> AIM OF THE TASK: Write out each line of the records that has "part" in it.

━━ INFORMATION SHOWN

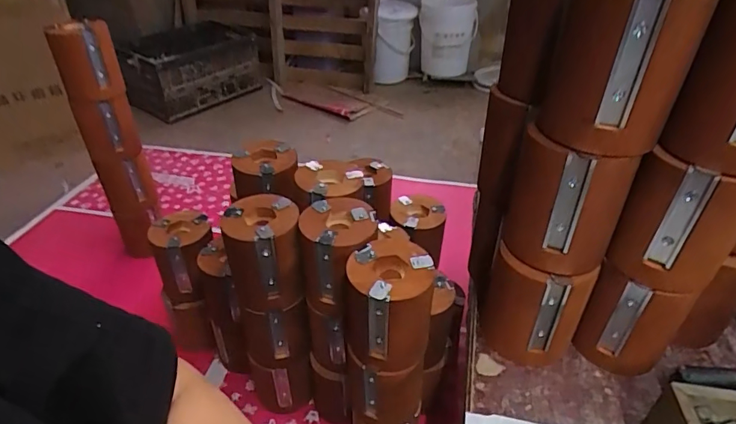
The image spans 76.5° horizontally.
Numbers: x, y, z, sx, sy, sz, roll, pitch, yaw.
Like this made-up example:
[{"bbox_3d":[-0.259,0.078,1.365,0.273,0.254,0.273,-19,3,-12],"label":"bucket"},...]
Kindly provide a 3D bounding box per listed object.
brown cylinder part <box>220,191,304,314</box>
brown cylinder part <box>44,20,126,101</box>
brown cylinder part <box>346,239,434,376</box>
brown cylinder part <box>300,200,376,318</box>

━━━━

> TASK RESPONSE:
brown cylinder part <box>220,191,304,314</box>
brown cylinder part <box>44,20,126,101</box>
brown cylinder part <box>346,239,434,376</box>
brown cylinder part <box>300,200,376,318</box>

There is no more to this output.